Directions for this task:
Can you copy out, word for word, the lines that begin at the very first one and stop after the one containing "Identify the document"?

Supplied material:
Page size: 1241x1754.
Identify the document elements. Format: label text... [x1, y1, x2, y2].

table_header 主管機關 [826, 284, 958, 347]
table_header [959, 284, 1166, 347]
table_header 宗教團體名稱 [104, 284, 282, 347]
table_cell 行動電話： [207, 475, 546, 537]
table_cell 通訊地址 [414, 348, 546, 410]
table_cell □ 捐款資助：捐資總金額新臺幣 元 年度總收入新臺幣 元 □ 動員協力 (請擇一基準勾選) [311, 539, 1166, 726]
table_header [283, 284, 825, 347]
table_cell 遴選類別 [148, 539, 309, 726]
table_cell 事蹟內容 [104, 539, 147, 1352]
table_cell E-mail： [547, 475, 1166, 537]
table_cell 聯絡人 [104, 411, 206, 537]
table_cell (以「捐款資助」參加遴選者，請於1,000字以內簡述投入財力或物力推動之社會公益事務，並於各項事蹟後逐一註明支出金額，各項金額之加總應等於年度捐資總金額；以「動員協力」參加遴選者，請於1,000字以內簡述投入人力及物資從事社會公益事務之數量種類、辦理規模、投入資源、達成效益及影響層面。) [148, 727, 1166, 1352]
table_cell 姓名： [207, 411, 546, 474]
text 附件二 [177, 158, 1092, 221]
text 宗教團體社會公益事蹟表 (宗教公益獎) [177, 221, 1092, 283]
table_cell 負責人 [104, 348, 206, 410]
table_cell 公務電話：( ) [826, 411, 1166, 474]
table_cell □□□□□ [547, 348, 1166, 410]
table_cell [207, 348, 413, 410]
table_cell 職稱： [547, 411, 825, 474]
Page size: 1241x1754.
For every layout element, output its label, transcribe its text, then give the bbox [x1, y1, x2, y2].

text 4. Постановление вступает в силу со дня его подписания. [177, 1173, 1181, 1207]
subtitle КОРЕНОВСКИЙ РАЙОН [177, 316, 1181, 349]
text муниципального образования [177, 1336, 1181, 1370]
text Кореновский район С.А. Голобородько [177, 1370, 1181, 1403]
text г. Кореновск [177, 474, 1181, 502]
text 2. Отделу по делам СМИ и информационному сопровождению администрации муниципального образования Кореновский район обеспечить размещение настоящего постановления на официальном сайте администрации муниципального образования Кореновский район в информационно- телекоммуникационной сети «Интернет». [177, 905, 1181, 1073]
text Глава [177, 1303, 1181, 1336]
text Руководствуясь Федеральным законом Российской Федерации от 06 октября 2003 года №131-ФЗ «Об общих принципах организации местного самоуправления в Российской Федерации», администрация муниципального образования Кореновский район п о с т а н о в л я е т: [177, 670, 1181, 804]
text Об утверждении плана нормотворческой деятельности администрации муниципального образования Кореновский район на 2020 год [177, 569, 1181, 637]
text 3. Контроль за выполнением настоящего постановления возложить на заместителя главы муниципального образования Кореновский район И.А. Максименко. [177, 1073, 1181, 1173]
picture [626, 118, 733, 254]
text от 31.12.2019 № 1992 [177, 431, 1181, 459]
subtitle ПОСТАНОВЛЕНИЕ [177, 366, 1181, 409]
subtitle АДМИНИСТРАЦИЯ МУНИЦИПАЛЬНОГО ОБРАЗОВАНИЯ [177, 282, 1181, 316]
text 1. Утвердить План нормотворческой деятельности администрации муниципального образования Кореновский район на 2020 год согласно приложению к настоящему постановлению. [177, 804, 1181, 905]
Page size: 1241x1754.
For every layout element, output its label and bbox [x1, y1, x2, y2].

Solution for this exercise:
Page size: 1241x1754.
Identify the document elements. Format: label text... [x1, y1, x2, y2].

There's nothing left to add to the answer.